Self-Control and Free Will (Patricia Churchland)

  • When is it appropriate to punish?

  • Criminal law has developed to try to become more acceptable and punish only when it’s appropriate.

    • He must have know what he was doing was wrong and he had to have been in control.

    • Control = responsibility

  • Are we ever really in control?

    • Decisions and choices are caused by the conditions in the brain (a causal machine)

  • All mammals have the capacity for self control

    • It is often learned with reward structures in the brain (causal)

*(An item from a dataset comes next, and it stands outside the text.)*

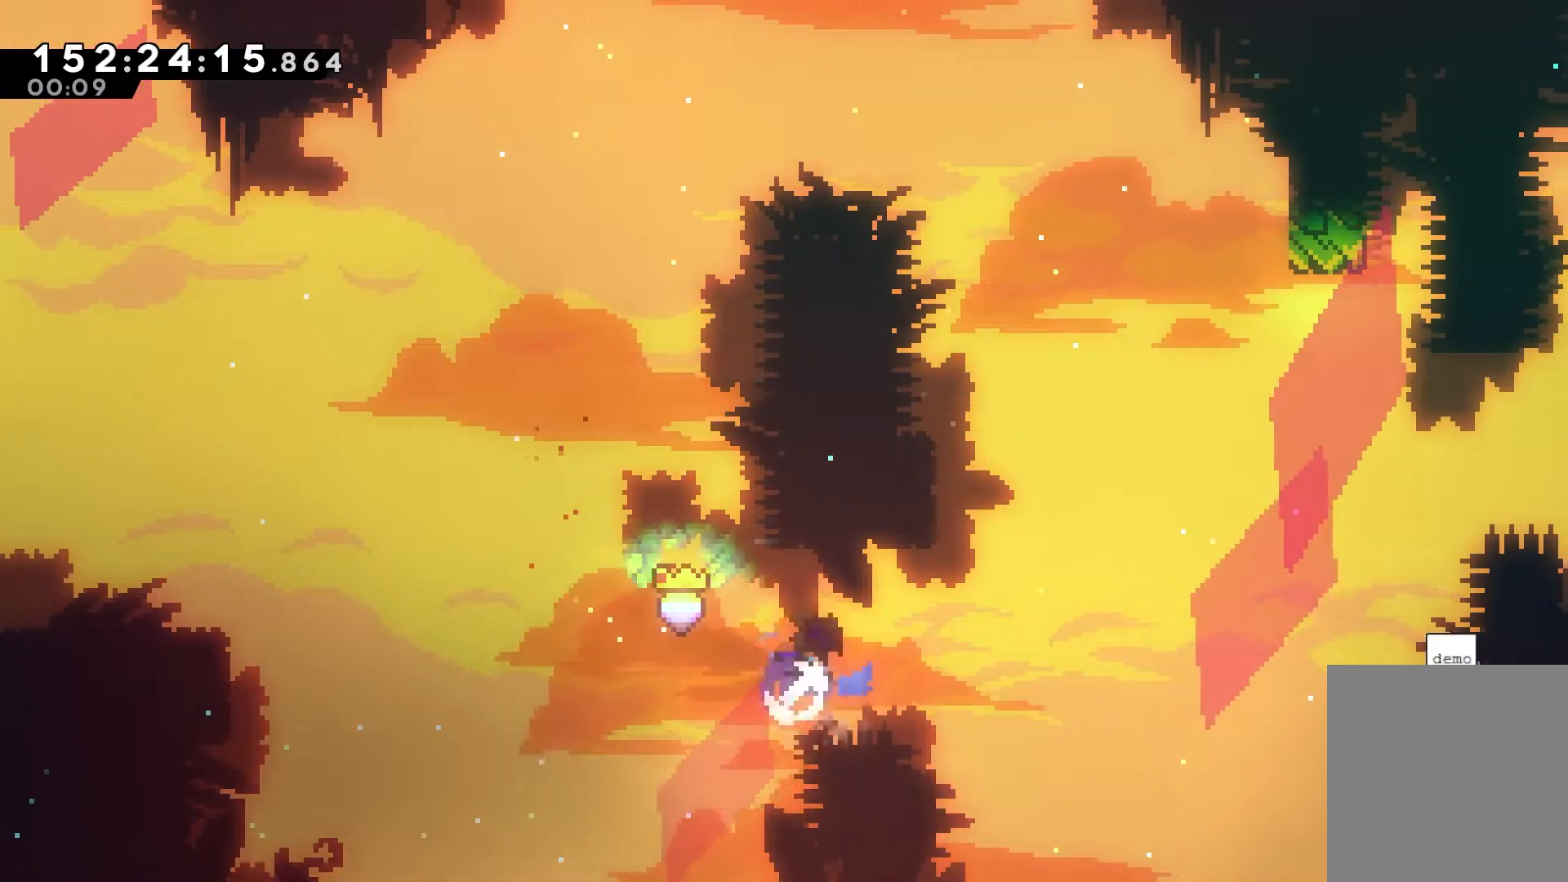
{"keys": ["grab"], "events": [[17, "jump", "up"], [150, "left", "down"], [200, "jump", "down"], [200, "right", "up"], [433, "jump", "up"], [483, "left", "up"], [483, "up", "up"]]}
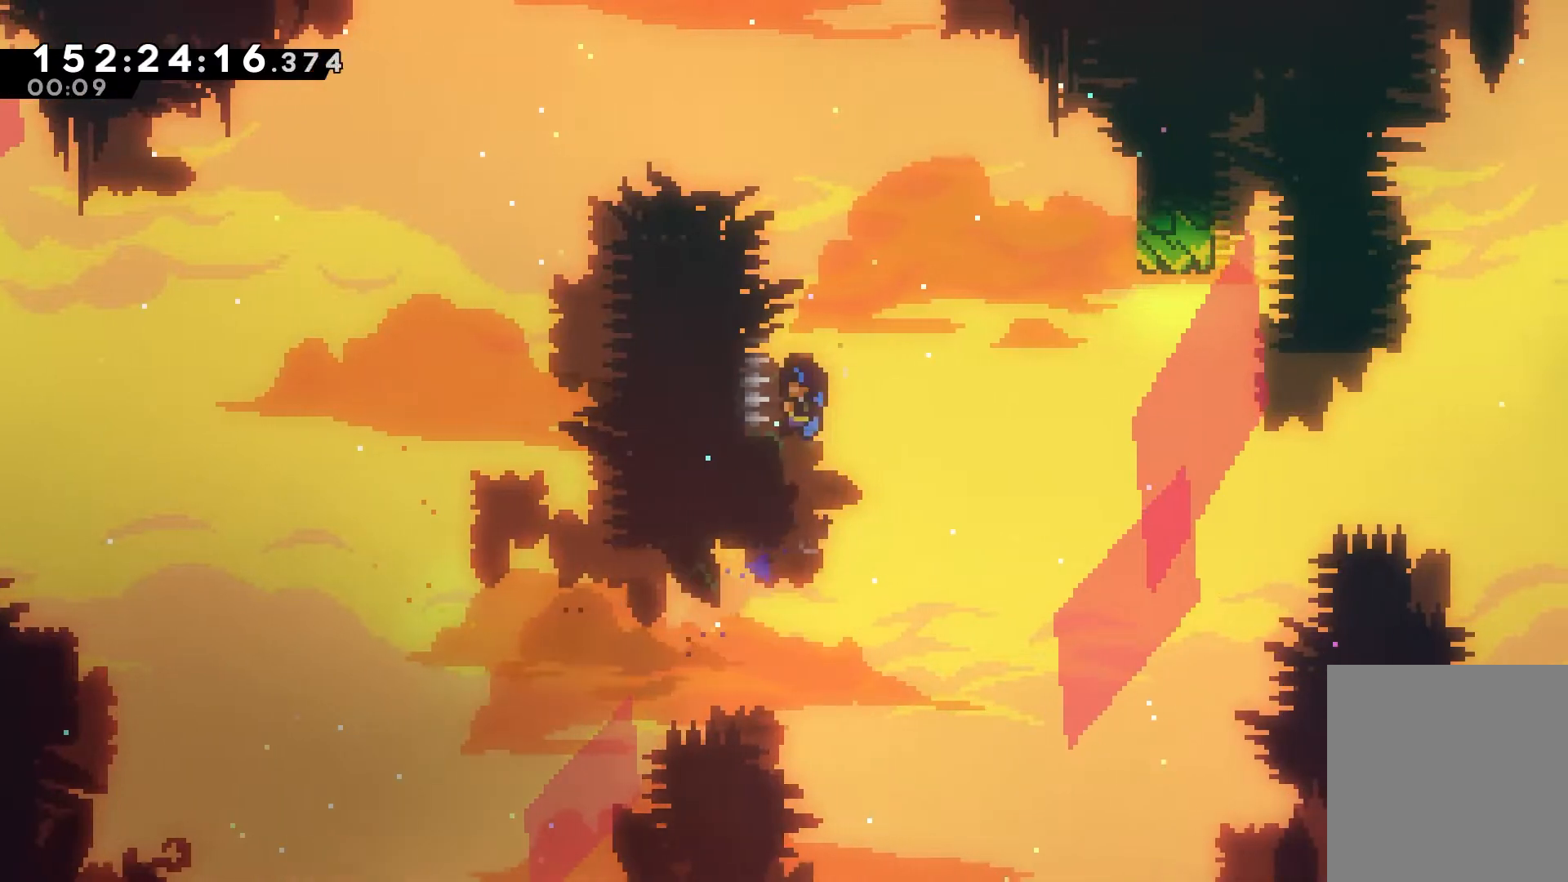
{"keys": [], "events": [[217, "jump", "down"], [267, "grab", "up"], [317, "jump", "up"], [317, "left", "down"], [350, "left", "up"]]}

    • there are genetic differences between animals that demonstrate self control and those that don’t

  • External factors can effect it, like mood or motivation

  • Self control can be hindered by drugs

  • Being an adolescent and being in a group that increases risk taking

P._F._Strawson_Freedom_&_Resentment.pdf

Strawson Unpacked

  • Pessimistic/Optimistic/Moral Skeptic views on determinism

    • Pessimism: if its true our actions are predetermined, then we cannot be held responsible for our actions, nor is it morally obligatory to act ethically towards you

    • Optimism: the concepts of moral responsibility and moral obligation are still helpful even if my actions are predetermined

      • responsibility is useful

    • skeptic: notions of moral guilt, blame and responsibility are inherently confused whether determinism is true or not.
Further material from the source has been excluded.